Ich finde es wichtig, dass wir eine Stimme sind, die bei schwierigen Themen auch eine Gegenstimme zum Mainstream sein kann – die sich traut, kritische Fragen zu stellen und Dinge zu benennen, die dem Wohl der Allgemeinheit nicht förderlich sind. Schwache Gruppen werden übersehen, fallen durch die Maschen oder werden ausgeschlossen. Es ist mir wichtig, die Aufmerksamkeit wieder auf diese Menschen zu richten, damit sie wieder in unserem Blickfeld sind, gesehen und gehört werden und ihren Platz in der Gesellschaft finden. In meinen Predigten ist es mir stets ein Anliegen, Hoffnung in den Alltag zu geben – eine Hoffnung, die einen stärkt und mit Zuversicht weitergehen lässt.

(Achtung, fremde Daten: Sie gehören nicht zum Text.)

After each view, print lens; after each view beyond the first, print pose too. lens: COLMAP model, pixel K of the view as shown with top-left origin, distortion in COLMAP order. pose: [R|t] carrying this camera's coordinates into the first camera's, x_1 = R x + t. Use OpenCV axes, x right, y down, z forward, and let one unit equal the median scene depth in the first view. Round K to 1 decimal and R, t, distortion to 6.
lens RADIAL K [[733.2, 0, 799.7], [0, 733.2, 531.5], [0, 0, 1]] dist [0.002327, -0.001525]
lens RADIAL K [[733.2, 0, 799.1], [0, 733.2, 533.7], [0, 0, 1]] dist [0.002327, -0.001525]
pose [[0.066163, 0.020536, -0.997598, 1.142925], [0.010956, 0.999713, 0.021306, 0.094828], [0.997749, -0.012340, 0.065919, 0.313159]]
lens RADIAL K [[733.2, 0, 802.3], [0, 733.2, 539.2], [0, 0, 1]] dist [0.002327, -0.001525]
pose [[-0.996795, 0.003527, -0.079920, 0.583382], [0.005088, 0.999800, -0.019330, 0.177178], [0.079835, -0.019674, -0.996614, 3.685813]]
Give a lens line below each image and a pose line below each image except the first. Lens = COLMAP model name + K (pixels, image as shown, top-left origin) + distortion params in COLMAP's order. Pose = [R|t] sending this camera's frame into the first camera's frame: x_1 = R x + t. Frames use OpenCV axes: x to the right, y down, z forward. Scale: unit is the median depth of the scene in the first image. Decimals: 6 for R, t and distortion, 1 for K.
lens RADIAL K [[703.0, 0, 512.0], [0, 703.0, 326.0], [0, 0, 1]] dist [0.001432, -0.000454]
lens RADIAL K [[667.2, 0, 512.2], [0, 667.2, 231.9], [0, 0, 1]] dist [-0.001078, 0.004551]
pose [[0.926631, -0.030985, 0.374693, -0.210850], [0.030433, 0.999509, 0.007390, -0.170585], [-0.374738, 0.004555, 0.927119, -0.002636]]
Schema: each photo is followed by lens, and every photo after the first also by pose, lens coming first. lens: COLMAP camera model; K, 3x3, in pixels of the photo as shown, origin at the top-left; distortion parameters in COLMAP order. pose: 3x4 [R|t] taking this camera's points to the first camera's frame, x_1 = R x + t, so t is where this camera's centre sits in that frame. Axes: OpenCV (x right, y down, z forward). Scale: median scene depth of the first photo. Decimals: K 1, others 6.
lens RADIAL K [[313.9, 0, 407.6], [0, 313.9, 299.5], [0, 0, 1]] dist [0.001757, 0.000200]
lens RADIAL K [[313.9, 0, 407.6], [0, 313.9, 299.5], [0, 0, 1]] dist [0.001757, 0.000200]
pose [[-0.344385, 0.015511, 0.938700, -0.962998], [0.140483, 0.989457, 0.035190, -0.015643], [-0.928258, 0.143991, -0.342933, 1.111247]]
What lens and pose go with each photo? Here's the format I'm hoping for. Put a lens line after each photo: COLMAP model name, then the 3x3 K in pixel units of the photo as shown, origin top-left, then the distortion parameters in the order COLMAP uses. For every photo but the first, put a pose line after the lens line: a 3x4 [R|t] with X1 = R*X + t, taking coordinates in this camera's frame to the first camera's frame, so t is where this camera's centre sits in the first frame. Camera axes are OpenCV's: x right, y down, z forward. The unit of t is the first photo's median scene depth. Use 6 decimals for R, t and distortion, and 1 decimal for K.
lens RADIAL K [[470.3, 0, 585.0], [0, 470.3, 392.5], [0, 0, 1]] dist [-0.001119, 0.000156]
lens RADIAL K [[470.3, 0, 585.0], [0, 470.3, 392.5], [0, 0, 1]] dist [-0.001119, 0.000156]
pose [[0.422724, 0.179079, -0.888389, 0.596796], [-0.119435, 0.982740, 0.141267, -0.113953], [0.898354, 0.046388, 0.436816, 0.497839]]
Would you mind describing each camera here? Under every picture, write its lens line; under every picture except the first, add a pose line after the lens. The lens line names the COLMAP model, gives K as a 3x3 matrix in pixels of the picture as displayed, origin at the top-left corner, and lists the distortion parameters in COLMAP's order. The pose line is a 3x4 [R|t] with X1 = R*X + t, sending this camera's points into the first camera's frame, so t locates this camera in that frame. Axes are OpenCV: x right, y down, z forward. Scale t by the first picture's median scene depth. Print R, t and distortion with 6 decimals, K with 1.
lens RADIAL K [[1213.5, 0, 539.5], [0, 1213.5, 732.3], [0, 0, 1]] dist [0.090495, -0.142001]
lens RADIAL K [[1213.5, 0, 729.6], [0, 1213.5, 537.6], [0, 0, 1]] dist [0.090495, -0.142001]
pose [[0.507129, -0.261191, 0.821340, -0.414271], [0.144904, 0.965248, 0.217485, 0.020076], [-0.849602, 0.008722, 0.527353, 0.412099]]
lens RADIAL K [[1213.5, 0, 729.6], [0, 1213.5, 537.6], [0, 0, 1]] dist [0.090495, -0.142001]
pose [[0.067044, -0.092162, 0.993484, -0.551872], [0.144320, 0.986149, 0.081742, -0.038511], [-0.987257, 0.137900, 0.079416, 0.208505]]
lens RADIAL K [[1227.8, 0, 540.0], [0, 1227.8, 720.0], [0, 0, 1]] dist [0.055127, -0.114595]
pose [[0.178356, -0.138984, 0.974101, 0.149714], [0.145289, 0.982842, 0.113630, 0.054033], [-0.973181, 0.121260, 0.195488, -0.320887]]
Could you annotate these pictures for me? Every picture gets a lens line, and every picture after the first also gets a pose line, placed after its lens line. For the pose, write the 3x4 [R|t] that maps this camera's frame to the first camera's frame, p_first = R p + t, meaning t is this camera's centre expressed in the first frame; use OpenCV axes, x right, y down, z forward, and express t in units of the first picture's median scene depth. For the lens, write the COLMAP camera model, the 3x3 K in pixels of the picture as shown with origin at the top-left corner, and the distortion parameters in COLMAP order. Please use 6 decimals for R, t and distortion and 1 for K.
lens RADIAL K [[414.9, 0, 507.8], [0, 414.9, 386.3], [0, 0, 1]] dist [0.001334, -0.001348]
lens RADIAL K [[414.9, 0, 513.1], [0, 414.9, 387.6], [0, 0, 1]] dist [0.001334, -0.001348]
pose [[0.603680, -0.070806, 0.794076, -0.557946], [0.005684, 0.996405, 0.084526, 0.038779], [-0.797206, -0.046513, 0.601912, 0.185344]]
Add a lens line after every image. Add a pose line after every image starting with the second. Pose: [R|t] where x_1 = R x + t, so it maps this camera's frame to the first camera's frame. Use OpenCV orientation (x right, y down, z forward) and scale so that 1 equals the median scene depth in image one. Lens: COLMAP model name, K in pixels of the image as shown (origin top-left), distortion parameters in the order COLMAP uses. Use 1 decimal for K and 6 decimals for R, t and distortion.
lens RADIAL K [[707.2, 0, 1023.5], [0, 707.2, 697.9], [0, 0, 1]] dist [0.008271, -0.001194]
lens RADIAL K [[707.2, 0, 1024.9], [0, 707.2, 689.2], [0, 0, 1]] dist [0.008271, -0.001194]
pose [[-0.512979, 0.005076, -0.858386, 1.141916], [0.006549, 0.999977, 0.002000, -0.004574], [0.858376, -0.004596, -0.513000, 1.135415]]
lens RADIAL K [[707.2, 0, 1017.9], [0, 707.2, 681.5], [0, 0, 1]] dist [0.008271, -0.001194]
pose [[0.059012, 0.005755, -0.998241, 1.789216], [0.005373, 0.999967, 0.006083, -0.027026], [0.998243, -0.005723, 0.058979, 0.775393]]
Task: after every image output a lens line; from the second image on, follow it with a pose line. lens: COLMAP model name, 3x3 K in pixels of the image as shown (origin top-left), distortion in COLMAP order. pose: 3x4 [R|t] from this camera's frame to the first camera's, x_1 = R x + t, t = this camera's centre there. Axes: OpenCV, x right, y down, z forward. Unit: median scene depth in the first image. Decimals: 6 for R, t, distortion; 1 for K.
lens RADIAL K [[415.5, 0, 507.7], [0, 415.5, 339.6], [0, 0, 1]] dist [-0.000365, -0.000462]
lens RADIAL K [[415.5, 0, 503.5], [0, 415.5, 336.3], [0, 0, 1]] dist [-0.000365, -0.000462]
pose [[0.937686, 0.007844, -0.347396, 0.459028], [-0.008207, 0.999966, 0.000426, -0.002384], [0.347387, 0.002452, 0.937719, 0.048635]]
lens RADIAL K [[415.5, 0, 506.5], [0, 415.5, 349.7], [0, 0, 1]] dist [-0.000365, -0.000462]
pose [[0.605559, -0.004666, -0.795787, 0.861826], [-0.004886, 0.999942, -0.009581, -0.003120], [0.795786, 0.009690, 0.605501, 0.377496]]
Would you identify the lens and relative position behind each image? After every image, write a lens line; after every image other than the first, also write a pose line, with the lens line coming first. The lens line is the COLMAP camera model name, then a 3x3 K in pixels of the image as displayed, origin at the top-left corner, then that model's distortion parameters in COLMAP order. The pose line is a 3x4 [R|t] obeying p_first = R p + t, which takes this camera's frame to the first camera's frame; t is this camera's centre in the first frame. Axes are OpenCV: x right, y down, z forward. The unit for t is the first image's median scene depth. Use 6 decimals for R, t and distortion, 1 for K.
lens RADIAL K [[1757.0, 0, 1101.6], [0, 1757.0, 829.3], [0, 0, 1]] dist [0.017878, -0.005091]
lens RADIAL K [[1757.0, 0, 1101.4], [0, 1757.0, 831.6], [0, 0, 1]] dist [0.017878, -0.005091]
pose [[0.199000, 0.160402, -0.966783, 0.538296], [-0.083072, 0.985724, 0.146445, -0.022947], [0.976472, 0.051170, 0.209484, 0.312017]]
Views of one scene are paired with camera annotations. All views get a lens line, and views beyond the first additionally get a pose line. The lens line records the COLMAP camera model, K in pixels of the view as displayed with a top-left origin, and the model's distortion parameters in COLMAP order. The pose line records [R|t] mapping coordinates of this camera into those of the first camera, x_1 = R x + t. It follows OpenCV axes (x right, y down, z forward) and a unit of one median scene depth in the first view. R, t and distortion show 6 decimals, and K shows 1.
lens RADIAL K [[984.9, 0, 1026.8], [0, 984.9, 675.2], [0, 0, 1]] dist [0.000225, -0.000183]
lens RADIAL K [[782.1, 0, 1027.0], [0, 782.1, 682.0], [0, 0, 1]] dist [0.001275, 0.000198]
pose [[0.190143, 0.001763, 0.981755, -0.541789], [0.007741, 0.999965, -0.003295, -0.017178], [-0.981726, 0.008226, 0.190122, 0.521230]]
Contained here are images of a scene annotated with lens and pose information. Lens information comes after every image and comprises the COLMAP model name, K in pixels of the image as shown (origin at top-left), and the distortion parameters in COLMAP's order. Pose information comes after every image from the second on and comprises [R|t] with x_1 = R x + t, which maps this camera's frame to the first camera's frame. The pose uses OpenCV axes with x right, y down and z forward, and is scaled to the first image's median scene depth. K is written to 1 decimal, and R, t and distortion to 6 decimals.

Wie findest du einen Zugang zu Menschen, die mit Kirche oder Glauben wenig anfangen können?

Eigentlich ganz natürlich. Viele meiner Freunde sind nicht kirchlich eingebunden, sind Atheisten. Mit diesen Menschen finden oft die spannendsten Gespräche statt. Ich habe festgestellt, dass gerade überzeugte Atheisten sich stark mit Religion auseinandergesetzt haben und kritische Fragen stellen. Das hilft mir immer wieder, meine eigene Sicht zu überdenken, klarer zu sehen und herauszufinden, wo ich genau stehe, und warum ich glaube, was ich glaube. Das finde ich sehr anregend und sehe das als Chance, daran zu wachsen und in meinem Glauben klarer zu werden.

Gibt es Menschen, die dich auf deinem Weg besonders geprägt haben?

Ja, natürlich: meine Familie, Grosseltern und Eltern, die ganz selbstverständlich den Glauben vorgelebt und mir mitgegeben haben.

Was machst du, wenn du nach der Arbeit abschalten willst?

Ich lese gern, ich stricke gern, ich wandere gern, treffe mich gern mit Freunden oder verbringe Zeit mit meiner Familie. Auch das Musizieren ist ein schöner Ausgleich. Im Kindergarten habe ich angefangen, Geige zu spielen. Ich nehme die Geige immer mal wieder hervor, aber nicht so oft. Während des Theologiestudiums habe ich im Nebenfach Kirchenmusik belegt und mit Orgelspielen begonnen. Während des Studiums war ich als Zweitorganistin und später als Aushilfe tätig. Heute muss ich mir die Zeit immer erst suchen, um hinzusitzen und Musik zu machen. Musizieren gehört zu den Dingen, die mich erden, weil ich mich ganz auf ein Musikstück konzentrieren muss. Da gibt es keine Möglichkeit, dass die Gedanken irgendwohin abschweifen.